● **DATA EXTRACT**

··········

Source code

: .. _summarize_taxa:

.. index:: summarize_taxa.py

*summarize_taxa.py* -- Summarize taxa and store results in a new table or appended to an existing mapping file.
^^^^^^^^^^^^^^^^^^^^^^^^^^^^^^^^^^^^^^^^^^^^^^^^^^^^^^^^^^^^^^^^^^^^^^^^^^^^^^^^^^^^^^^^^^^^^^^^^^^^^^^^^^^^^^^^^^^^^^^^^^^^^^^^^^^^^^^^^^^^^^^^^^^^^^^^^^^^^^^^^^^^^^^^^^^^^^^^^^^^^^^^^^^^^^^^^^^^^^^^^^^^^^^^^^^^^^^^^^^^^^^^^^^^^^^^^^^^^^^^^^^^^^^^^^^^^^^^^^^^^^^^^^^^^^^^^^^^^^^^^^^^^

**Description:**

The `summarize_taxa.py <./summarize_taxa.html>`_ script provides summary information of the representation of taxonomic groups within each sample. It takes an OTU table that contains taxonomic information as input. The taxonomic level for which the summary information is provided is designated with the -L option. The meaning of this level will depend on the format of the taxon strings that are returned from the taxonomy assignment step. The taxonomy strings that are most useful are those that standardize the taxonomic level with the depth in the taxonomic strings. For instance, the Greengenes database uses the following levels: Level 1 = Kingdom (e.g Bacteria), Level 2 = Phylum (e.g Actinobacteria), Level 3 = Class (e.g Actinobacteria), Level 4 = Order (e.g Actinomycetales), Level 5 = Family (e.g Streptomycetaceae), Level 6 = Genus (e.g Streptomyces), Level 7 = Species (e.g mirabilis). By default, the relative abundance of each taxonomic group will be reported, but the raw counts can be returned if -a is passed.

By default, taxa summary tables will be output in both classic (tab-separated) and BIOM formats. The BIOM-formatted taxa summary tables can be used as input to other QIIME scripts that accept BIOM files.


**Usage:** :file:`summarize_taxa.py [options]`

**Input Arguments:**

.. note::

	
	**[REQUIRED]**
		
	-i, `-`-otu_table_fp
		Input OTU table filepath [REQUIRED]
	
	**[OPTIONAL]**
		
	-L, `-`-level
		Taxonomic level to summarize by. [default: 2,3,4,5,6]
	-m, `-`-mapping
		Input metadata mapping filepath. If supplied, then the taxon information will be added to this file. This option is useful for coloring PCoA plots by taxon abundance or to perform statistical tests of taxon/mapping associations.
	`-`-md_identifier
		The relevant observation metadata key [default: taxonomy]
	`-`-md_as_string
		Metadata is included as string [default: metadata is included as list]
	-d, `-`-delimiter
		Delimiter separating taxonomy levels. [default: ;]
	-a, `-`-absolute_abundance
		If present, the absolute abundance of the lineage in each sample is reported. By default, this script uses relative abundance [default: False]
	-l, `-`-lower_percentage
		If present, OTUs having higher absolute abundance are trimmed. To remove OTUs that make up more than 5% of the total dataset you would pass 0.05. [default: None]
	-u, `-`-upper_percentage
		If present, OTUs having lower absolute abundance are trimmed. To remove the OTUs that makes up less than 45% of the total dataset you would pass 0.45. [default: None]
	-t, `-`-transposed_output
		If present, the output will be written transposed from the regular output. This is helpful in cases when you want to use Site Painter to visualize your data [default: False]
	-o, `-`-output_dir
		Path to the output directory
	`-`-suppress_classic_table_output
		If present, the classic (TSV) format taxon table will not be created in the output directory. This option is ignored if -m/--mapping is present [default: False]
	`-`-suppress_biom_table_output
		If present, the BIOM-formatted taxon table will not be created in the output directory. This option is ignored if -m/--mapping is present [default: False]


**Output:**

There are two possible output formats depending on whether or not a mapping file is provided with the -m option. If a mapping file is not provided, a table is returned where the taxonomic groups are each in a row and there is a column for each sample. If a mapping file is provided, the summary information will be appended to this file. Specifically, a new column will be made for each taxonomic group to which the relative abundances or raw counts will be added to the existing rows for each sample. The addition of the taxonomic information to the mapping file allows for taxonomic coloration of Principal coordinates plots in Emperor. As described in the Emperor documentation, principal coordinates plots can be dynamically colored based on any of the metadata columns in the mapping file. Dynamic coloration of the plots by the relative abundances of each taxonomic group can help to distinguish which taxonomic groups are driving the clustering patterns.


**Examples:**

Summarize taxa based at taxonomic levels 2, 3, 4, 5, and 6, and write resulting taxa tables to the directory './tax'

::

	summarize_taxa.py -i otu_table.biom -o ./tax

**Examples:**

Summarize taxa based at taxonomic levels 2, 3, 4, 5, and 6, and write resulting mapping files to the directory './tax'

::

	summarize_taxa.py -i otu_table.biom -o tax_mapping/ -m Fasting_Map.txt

··········

● **REQUIRED ACTION**
Show the lines of the listing above with "filepath".

● **RESPONSE**
		Input OTU table filepath [REQUIRED]
		Input metadata mapping filepath. If supplied, then the taxon information will be added to this file. This option is useful for coloring PCoA plots by taxon abundance or to perform statistical tests of taxon/mapping associations.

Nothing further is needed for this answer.